Nutritional predictors of successful chronic disease prevention for a community cohort in Central Australia

2016 
Objective To investigate biomarkers of nutrition associated with chronic disease absence for an Aboriginal cohort. Design Screening for nutritional biomarkers was completed at baseline (1995). Evidence of chronic disease (diabetes, CVD, chronic kidney disease or hypertension) was sought from primary health-care clinics, hospitals and death records over 10 years of follow-up. Principal components analysis was used to group baseline nutritional biomarkers and logistic regression modelling used to investigate associations between the principal components and chronic disease absence. Setting Three Central Australian Aboriginal communities. Subjects Aboriginal people ( n 444, 286 of whom were without chronic disease at baseline) aged 15–82 years. Results Principal components analysis grouped twelve nutritional biomarkers into four components: ‘lipids’; ‘adiposity’; ‘dietary quality’; and ‘habitus with inverse quality diet’. For the 286 individuals free of chronic disease at baseline, lower adiposity, lower lipids and better dietary quality components were each associated with the absence at follow-up of most chronic diseases examined, with the exception of chronic kidney disease.
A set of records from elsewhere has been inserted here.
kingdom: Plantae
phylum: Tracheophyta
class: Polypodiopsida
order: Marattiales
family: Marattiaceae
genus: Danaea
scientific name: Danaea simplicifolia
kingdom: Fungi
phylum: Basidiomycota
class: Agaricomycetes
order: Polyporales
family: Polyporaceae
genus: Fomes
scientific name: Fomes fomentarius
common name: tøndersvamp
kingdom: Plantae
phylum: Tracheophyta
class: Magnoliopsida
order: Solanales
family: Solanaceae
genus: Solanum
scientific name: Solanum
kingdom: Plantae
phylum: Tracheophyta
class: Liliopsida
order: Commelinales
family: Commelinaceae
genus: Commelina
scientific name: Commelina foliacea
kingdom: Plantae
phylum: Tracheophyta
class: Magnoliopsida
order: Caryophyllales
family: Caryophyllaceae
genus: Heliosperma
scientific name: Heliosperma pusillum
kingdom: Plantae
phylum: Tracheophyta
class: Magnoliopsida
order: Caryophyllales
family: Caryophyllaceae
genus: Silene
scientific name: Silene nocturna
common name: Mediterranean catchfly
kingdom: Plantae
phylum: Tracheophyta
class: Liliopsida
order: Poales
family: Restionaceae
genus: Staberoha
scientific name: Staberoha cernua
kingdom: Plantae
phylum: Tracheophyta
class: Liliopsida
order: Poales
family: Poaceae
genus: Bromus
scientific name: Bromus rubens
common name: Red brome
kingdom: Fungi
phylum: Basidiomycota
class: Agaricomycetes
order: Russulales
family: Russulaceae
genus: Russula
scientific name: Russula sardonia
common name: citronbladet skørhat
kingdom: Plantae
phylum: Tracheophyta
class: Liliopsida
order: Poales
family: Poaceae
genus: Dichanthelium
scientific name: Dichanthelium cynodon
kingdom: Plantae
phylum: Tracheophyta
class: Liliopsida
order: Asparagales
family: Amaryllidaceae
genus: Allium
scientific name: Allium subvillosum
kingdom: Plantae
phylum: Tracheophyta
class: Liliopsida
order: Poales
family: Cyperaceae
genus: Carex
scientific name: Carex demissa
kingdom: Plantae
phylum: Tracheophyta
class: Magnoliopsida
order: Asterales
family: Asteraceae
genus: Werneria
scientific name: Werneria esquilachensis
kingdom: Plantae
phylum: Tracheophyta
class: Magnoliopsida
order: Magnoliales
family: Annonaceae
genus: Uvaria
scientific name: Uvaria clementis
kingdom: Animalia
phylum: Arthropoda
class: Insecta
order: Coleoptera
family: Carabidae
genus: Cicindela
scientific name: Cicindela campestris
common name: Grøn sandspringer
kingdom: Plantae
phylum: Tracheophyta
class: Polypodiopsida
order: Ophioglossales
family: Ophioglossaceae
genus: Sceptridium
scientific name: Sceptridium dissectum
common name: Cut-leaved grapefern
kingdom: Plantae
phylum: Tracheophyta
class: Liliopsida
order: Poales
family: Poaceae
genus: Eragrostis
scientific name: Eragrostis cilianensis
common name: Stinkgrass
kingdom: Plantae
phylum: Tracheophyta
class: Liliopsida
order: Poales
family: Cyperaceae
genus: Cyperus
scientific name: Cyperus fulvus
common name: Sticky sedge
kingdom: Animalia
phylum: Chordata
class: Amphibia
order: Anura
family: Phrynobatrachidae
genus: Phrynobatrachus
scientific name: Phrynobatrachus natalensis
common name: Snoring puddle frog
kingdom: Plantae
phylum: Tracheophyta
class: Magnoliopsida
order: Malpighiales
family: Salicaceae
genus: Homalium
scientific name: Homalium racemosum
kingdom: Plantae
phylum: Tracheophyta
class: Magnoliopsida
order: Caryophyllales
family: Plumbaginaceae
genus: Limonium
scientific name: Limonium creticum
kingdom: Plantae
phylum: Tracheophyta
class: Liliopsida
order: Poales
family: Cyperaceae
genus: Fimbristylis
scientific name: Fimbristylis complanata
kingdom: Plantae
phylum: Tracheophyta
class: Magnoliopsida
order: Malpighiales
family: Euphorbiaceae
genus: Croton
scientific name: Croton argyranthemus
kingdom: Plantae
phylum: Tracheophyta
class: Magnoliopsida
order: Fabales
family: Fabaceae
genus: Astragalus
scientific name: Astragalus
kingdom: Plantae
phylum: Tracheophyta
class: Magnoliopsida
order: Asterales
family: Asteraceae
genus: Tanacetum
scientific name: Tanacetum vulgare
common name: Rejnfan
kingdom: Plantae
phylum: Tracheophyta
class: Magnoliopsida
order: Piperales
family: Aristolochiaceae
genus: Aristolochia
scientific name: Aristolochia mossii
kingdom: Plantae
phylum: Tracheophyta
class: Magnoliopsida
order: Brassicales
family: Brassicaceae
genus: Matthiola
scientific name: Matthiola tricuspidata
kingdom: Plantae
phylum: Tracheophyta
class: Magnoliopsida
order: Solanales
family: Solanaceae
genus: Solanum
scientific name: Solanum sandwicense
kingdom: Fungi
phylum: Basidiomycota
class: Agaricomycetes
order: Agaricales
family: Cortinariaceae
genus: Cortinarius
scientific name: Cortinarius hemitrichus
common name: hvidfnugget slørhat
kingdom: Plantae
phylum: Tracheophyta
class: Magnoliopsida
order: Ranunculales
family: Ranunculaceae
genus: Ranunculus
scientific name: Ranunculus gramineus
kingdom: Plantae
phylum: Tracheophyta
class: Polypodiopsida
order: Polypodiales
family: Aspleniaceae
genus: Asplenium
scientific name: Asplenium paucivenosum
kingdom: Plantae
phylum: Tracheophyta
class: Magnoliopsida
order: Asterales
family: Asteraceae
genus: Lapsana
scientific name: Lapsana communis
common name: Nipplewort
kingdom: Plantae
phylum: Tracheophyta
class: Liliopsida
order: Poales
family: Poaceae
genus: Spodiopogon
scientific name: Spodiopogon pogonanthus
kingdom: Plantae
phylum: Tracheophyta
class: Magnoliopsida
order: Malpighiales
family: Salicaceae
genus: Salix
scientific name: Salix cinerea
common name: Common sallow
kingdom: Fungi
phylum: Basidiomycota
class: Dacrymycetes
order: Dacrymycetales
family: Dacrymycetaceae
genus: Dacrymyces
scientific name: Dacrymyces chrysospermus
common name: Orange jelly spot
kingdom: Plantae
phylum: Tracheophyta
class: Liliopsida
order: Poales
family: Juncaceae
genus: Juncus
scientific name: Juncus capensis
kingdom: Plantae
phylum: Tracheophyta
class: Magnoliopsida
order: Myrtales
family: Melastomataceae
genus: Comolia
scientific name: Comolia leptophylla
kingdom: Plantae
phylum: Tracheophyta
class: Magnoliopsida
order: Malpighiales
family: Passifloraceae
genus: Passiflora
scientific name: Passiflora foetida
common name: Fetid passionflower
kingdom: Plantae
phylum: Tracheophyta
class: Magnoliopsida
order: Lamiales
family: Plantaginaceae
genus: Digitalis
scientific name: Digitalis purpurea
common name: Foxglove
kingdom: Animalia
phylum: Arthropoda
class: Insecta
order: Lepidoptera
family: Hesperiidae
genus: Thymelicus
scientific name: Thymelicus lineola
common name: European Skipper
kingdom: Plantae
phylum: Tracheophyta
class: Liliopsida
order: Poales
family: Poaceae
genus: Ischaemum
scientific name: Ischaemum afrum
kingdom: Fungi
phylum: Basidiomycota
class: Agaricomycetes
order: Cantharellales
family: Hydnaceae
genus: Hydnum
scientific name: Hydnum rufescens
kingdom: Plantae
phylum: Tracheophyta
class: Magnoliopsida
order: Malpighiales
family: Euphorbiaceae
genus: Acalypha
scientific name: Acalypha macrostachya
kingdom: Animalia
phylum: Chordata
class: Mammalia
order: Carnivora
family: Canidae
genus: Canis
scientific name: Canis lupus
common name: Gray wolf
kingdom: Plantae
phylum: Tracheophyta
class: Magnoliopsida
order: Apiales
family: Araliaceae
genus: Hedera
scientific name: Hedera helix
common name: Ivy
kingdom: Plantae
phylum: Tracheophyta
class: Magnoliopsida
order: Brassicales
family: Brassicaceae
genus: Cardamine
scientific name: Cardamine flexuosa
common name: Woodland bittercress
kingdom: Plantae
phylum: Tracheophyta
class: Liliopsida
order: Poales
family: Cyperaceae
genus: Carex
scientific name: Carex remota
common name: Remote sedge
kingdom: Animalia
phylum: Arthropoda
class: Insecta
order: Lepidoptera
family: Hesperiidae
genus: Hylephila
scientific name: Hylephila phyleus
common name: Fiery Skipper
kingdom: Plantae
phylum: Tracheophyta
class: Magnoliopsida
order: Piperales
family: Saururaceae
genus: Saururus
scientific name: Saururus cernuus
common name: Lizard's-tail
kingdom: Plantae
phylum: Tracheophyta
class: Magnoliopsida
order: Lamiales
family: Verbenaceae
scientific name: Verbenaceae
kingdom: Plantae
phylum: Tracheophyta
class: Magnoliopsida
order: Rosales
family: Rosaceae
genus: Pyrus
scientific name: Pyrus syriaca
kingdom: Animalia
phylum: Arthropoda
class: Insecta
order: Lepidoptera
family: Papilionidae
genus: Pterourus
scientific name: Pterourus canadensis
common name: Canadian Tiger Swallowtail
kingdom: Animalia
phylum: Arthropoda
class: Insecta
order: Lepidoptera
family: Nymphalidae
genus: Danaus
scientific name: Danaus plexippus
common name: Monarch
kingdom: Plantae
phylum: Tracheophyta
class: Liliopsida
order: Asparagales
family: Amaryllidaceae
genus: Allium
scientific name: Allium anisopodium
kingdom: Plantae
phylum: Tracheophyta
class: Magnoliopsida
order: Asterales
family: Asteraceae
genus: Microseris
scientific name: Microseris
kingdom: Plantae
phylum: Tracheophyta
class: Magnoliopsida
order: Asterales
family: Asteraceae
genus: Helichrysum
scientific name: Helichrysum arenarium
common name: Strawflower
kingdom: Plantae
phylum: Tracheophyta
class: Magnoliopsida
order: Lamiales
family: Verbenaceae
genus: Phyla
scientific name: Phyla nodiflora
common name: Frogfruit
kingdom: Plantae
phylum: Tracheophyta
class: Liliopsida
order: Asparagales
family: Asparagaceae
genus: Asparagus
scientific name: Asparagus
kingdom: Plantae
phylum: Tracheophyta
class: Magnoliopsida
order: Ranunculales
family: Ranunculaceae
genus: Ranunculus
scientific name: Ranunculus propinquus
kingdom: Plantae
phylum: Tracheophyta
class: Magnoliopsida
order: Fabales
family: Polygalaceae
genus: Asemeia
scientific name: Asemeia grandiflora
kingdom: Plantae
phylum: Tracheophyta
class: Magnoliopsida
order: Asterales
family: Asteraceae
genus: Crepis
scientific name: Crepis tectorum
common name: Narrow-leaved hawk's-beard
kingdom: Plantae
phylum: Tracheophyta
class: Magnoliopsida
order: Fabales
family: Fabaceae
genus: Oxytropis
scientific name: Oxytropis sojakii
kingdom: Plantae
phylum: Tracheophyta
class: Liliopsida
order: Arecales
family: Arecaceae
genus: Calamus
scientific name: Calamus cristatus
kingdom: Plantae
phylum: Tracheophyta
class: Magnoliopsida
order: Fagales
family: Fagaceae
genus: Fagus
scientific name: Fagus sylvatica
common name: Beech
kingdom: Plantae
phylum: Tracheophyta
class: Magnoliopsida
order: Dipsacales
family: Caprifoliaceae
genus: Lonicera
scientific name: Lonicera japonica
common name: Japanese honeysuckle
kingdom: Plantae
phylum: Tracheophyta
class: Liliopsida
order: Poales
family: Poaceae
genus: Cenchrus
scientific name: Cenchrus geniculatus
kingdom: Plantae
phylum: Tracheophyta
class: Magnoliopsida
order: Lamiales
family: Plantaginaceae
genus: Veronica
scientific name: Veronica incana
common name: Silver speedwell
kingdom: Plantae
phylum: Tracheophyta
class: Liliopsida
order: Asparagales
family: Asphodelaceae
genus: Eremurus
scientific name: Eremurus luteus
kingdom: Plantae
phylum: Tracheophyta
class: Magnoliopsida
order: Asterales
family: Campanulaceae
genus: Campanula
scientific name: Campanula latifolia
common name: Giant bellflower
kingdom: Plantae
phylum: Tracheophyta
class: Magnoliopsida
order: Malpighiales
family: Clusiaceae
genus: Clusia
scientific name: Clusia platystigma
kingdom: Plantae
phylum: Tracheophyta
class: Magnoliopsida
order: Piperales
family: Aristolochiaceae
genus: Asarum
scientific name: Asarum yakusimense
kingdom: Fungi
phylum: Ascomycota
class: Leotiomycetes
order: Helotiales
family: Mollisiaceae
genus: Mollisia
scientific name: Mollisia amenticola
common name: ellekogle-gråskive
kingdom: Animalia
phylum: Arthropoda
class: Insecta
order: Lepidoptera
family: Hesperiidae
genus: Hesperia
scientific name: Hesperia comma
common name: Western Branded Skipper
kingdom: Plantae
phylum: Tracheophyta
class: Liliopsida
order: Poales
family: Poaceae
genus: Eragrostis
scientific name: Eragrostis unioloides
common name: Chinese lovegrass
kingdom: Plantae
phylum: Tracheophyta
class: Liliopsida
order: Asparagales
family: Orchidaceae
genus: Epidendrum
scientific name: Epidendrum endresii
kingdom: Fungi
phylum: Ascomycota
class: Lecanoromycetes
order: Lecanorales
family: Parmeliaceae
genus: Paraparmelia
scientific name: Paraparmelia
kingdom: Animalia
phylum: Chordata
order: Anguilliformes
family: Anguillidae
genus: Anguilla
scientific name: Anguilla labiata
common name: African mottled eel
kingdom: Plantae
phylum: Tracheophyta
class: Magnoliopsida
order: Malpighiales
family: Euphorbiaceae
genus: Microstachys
Low ‘adiposity’ component was associated with absence of diabetes, hypertension and CVD at follow-up. Low ‘lipid’ component was associated with absence of hypertension and CVD, and high ‘dietary quality’ component was associated with absence of CVD at follow-up. Conclusions Lowering or maintenance of the factors related to ‘adiposity’ and ‘lipids’ to healthy thresholds and increasing access to a healthy diet appear useful targets for chronic disease prevention for Aboriginal people in Central Australia.